Teníamos tres minutos en la fila cuando detrás de mí escuché a una señora abanicar su tarjeta de vacuna y sulfurarse: “¡esta fila no se mueve!” La miré. No pude aguantarme y le dije: “¿Usted sabe que en otros lugares hay gente que ha esperado cuatro horas para vacunarse?”

Me ignoró y siguió, sofocada, abanicando la tarjeta. “¡Qué ineficiencia!”, murmuró.

Teníamos menos de 15 minutos de haber llegado a la escuela Isabel Herrera de Obaldía y ya estábamos a las puertas del salón donde nos pondrían la vacuna contra el coronavirus.

La primera vez que fui a un centro de vacunación fue para acompañar a mi mamá, en la escuela Ricardo Miró. Eran las primeras dosis destinadas a los mayores de 60 años. El ambiente era tan entusiasta y cívico como el de unas elecciones. Cómo no serlo, era un paso, uno grande, para combatir el virus.

Los señores llegaron con sus mejores ropas. Algunos con sus hijos o en pareja, en carro, taxi o en busitos colegiales dispuestos por la junta comunal.

Los voluntarios los recibían desde la calle, uno ayudaba a cruzarla. Hasta había una fila para personas mayores de 80 años. La enfermera que vacunó a mi mamá alcanzó a hacerle una broma, le preguntó en qué brazo quería vacunarse y le pidió que se relajará. Mi madre pasó sus 20 minutos de reposo sin percance. Al salir le entregaron una botellita de agua. A toda esa experiencia mi mamá la llamó trato Vip de vacunación.
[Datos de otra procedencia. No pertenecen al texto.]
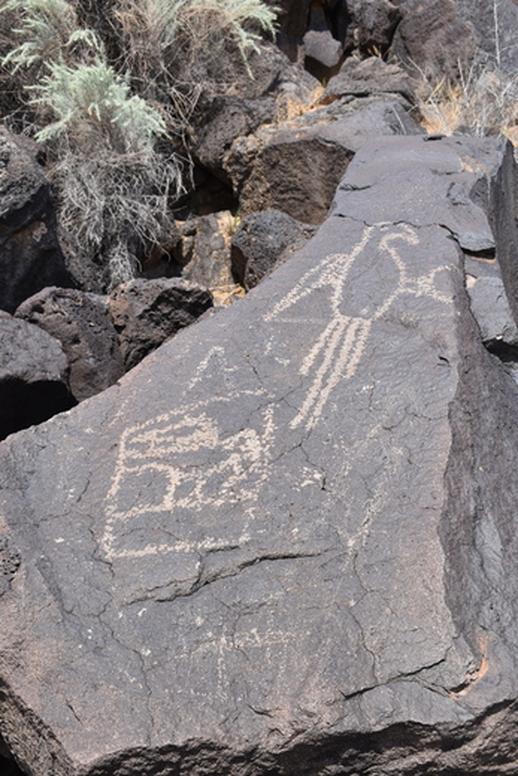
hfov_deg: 29.0
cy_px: 388
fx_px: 1003
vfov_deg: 42.3
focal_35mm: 46
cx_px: 259
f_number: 9
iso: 200
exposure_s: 1/400
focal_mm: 31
Mi primera dosis me tocó en la escuela Isabel Herrera Obaldía, a las 4:00 p.m. Era el turno de los de 40 años y más. Y aunque a esa hora ya los voluntarios lucían más cansados, todo el trámite fue expedito. Me solicitaron mi cédula. Me pidieron esperar, sentada.
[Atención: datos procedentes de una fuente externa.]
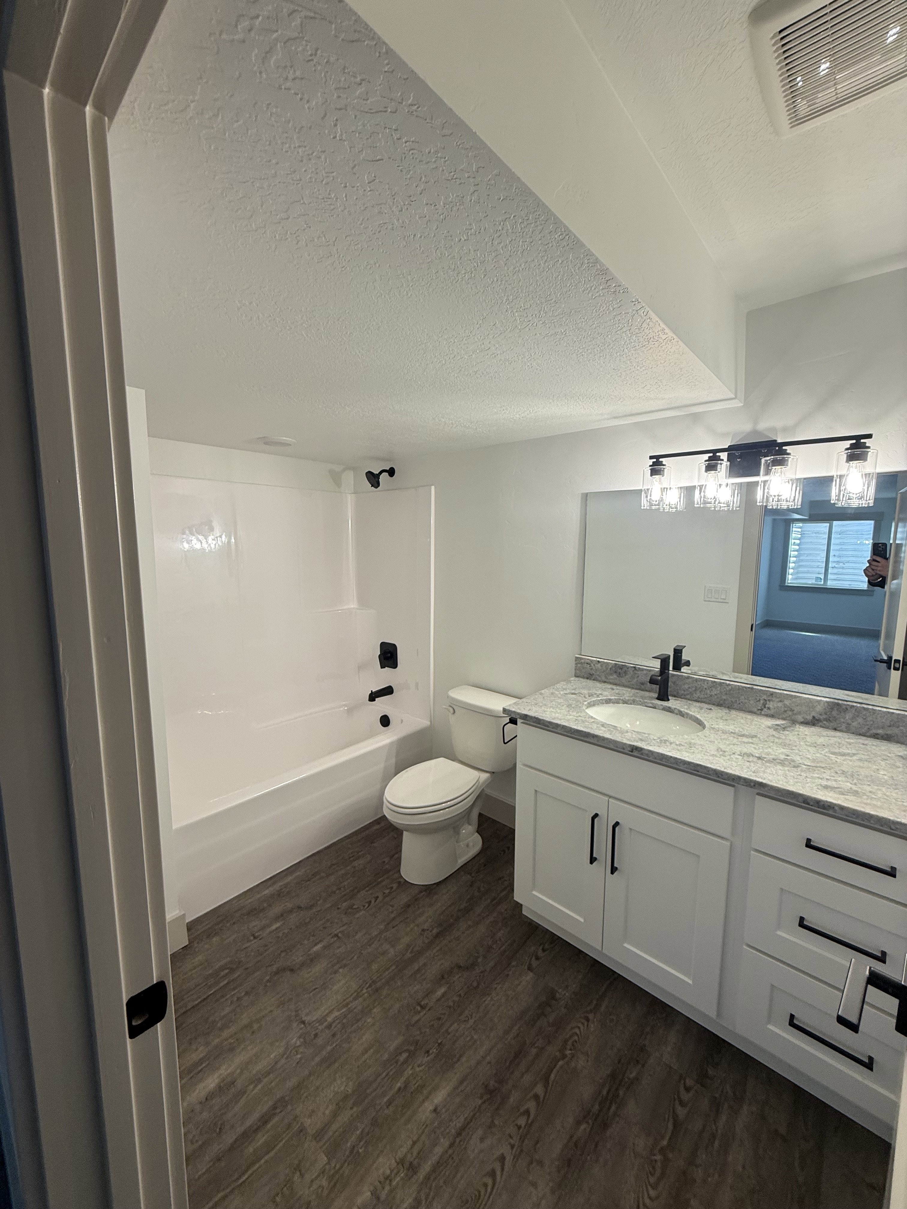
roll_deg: +0.1
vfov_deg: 102.1
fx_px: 489
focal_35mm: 14
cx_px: 454
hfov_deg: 85.7
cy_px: 604
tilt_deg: -7.2
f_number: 2.2
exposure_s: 1/120
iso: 100
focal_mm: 2.22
Cuando sumamos seis personas nos hicieron pasar al salón de clases donde vacunarían. Después fuimos a otro salón a esperar 15 minutos. Allí en una esquina de un pizarrón estaba escrita la fecha 9 de marzo de 2020. El tiempo se había congelado.
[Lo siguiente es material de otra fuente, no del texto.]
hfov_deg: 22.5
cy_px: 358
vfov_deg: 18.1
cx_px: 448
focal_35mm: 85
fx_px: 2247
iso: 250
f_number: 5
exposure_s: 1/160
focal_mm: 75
Ahora vuelvo a ese viernes a las 10 de la mañana poniéndome mi segunda dosis, un mes después. Todo bien hasta que la señora empezó a quejarse.

Se calmó cuando la mujer que estaba delante de mí le dijo: “señora, ¿quiere pasar primero?”

Al llegar mi turno la enfermera me preguntó en cuál brazo. Me pidió que me relajará y me sugirió aplicarme hielo si luego me dolía. Y sí me dolió. Luego tomaron mis datos y escanearon el código de barras de mi cédula ¡qué moderno!

Vi a mi gente panameña seria y eficiente en esta jornada de vacunación. Algunos campechanos y echando cuentos, hay que decirlo; pero orgullosos de su labor. Los panameños somos capaces. Ver esa dedicación fue mi experiencia Vip.